The attempt came as Debenhams admitted that its attempts to raise cash to secure the future of the business could wipe out shareholders, including Sports Direct, which has a 30% stake.
Sports Direct said it had offered to buy the Danish chain “in order to assist Debenhams with its short-term liquidity requirements”, with the offer understood to have been made this week.
Debenhams is battling for survival and the department store confirmed on Friday that it was asking its bondholders for consent to borrow up to £200m more, £40m of which will be used to refinance a short-term overdraft agreed in February.
The company said the new money would give it the “ability to pursue restructuring options to secure the future of the business”. However, it admitted “certain of these options – if they materialise – would result in no equity value for the company’s current shareholders”.
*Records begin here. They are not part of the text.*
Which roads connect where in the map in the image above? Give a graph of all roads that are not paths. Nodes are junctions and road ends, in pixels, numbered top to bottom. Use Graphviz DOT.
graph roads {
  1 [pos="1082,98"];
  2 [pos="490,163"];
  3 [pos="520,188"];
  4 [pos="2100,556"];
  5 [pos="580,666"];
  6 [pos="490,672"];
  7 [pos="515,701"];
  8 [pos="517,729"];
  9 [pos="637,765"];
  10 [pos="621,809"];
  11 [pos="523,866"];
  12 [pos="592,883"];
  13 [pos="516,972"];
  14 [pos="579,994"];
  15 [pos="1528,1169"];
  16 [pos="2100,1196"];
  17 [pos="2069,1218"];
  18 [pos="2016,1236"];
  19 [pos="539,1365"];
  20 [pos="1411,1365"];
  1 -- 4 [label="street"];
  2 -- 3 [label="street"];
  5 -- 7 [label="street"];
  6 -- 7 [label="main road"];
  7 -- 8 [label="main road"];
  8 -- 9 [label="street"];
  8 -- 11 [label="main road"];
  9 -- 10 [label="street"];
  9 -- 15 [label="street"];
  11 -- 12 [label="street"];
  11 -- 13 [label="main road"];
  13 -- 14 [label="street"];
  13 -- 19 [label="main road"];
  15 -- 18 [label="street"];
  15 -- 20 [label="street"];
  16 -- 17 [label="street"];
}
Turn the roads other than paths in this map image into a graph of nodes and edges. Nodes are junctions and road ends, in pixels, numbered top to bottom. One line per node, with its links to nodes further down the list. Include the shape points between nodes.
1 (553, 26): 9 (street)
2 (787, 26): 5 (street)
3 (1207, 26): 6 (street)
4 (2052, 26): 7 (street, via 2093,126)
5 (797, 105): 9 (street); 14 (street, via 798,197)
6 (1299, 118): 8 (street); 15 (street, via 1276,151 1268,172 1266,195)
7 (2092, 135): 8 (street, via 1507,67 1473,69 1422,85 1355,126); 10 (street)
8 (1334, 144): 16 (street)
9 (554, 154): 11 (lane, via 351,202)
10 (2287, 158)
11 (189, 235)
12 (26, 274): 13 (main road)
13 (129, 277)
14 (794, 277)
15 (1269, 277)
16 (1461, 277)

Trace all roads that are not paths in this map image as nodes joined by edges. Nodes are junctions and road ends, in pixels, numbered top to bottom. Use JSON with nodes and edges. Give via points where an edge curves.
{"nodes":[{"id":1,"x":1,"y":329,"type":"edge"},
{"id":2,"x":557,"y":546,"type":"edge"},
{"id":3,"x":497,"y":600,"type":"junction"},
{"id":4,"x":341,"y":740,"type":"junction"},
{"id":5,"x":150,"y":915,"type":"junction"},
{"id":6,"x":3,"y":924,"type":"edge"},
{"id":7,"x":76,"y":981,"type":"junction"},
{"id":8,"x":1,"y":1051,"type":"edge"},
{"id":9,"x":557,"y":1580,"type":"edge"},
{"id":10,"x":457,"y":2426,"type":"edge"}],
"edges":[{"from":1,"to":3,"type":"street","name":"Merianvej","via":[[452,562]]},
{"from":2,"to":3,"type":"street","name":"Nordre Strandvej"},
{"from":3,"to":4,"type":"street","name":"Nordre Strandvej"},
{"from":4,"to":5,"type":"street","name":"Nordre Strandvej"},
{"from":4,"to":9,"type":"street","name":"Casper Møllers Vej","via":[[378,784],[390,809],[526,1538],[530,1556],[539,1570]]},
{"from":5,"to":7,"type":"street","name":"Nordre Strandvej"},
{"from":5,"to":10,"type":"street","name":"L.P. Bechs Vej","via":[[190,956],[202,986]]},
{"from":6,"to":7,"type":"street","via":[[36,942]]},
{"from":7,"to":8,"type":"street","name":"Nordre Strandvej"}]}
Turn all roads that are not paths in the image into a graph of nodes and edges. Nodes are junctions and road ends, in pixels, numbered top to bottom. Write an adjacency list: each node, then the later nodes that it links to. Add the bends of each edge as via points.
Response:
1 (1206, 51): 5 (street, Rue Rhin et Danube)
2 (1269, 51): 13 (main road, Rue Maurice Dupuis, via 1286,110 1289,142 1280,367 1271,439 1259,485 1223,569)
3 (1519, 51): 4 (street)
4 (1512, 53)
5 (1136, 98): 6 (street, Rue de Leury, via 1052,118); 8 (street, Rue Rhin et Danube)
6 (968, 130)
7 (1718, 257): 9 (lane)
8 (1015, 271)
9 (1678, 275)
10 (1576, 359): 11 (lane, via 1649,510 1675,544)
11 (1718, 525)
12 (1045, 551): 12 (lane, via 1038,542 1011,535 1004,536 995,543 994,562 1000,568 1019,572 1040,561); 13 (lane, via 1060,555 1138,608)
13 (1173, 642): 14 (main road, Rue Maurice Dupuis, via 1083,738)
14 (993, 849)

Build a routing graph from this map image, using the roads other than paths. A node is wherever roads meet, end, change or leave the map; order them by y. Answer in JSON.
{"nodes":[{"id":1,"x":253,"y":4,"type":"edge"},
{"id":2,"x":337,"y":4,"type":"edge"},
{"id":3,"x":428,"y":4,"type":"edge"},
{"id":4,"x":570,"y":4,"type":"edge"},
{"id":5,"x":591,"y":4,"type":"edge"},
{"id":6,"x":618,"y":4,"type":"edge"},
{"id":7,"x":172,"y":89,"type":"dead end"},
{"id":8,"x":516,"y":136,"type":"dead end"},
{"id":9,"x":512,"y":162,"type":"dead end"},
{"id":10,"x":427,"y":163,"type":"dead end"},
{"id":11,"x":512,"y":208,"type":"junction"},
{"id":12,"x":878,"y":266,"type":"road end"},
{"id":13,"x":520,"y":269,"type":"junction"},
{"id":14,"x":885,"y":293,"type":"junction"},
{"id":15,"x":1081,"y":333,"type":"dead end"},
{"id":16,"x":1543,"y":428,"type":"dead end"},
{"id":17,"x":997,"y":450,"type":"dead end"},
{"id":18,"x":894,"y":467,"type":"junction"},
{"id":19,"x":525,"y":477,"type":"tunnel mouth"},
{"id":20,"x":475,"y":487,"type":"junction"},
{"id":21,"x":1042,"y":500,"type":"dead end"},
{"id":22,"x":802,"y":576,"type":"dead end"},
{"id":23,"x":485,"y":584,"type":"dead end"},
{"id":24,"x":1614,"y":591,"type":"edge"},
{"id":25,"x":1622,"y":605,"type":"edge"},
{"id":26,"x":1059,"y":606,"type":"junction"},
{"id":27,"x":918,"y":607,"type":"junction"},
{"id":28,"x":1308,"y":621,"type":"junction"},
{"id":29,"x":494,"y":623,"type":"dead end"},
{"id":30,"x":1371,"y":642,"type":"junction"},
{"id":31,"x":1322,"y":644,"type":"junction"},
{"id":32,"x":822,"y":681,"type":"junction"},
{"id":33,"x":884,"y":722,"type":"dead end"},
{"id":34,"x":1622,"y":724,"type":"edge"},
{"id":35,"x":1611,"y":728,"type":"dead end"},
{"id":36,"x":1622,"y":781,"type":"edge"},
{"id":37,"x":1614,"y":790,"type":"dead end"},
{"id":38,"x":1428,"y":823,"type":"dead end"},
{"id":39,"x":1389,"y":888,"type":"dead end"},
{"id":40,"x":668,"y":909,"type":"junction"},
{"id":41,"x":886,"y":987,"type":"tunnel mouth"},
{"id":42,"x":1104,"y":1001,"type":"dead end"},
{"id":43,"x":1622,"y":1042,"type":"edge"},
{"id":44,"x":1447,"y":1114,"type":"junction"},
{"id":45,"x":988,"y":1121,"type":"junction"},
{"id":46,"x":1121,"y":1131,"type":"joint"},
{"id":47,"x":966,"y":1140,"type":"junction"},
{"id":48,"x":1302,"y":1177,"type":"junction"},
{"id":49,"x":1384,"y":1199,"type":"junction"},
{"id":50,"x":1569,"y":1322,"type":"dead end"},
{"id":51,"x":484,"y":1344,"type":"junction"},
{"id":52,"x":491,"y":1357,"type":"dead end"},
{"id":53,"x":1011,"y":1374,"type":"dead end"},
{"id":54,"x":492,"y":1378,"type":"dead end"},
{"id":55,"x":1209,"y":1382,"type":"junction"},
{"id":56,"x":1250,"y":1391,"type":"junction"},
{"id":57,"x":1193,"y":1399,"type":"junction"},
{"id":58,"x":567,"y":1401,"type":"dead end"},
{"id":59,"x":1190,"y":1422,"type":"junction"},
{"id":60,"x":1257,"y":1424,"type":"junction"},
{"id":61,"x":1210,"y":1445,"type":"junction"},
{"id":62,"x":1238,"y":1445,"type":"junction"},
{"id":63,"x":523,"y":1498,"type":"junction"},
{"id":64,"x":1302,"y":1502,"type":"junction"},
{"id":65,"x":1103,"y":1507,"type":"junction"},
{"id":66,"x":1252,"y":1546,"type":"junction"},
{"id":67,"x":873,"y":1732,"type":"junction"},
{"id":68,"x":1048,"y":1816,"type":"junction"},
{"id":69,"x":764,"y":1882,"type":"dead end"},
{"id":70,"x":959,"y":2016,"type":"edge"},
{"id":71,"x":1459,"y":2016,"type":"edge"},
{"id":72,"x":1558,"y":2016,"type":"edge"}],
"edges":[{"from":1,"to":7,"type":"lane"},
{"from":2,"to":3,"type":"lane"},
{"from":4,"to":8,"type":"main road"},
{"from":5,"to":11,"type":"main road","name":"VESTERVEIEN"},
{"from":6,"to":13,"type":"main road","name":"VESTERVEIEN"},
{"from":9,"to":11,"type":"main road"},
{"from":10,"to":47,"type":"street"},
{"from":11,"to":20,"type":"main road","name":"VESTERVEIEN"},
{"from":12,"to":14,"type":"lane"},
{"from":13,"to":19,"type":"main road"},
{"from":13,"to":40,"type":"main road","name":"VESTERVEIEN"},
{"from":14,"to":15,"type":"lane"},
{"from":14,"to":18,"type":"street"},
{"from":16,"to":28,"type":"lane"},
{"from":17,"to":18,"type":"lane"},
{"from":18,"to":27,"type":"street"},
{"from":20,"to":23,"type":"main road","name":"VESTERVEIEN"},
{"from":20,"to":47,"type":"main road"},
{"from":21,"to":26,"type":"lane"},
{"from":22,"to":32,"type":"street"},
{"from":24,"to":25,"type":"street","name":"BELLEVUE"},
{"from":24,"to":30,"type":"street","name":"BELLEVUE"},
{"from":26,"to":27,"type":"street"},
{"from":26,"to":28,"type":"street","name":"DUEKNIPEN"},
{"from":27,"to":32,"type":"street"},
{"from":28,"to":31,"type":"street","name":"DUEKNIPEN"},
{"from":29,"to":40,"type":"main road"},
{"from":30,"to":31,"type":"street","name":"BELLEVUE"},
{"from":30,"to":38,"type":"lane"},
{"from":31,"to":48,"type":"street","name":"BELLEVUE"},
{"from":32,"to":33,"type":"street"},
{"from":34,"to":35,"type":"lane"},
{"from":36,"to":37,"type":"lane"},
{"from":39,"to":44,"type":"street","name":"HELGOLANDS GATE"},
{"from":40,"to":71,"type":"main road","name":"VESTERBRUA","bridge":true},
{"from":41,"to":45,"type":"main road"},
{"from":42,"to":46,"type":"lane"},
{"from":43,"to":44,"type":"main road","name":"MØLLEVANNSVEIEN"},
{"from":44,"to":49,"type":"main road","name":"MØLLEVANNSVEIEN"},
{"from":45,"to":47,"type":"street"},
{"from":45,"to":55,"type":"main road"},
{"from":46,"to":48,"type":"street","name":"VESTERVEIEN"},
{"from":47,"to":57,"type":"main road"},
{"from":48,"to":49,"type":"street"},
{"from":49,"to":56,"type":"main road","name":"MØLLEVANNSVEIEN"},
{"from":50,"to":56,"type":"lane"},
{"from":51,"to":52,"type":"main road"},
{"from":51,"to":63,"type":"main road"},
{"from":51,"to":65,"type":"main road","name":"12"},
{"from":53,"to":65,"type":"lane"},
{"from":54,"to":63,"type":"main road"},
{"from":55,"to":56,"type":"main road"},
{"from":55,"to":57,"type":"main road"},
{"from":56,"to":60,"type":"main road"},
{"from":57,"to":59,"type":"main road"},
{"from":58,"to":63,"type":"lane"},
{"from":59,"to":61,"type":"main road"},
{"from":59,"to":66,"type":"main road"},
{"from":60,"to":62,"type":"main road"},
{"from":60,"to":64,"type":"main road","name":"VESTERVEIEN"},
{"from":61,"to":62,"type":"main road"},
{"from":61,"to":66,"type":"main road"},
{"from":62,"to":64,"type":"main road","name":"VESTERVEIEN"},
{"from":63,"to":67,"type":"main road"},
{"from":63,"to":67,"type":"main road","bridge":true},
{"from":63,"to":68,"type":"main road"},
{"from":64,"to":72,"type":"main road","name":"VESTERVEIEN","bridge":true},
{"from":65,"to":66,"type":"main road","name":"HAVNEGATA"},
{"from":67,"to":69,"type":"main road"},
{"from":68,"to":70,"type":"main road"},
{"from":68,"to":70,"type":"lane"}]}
The company already has £520m of long-term debt, which must be refinanced by next year, and is encountering cash flow problems as suppliers demand upfront payments amid uncertainty over its future.
Sports Direct suggested its offer for Magasin, which the department store attempted to sell for more than £200m before Christmas, could be raised as it said if Debenhams thought the chain was worth more it should “provide further details”.
It added that Debenhams would have a 12-month option to buy back Magasin at the price at which it was sold to Sports Direct or to sell it to another party for a higher price and benefit from the difference.
Sports Direct, which owns nearly 30% of Debenhams, also reiterated its call for Ashley to be made chief executive in order to “assist Debenhams through its restructuring process”.
The statement said: “Sport Direct believes its proposal would provide additional management and first-class leadership to Debenhams through this challenging period of restructuring, together with additional funding.”
Sports Direct has called a shareholder meeting at which Ashley wants to oust all but one Debenhams director and install himself as chief executive. That event has been delayed by up to two weeks after a clerical error meant Sports Direct had to reissue its requisition notice calling the meeting.
Ashley’s attempt to take charge of Debenhams is also complicated by the terms of some of its loans and bonds, which would enable creditors to call in their debts in the event of a change of control. That would put the company into administration, giving control to lenders and wiping out shareholders, including Sports Direct.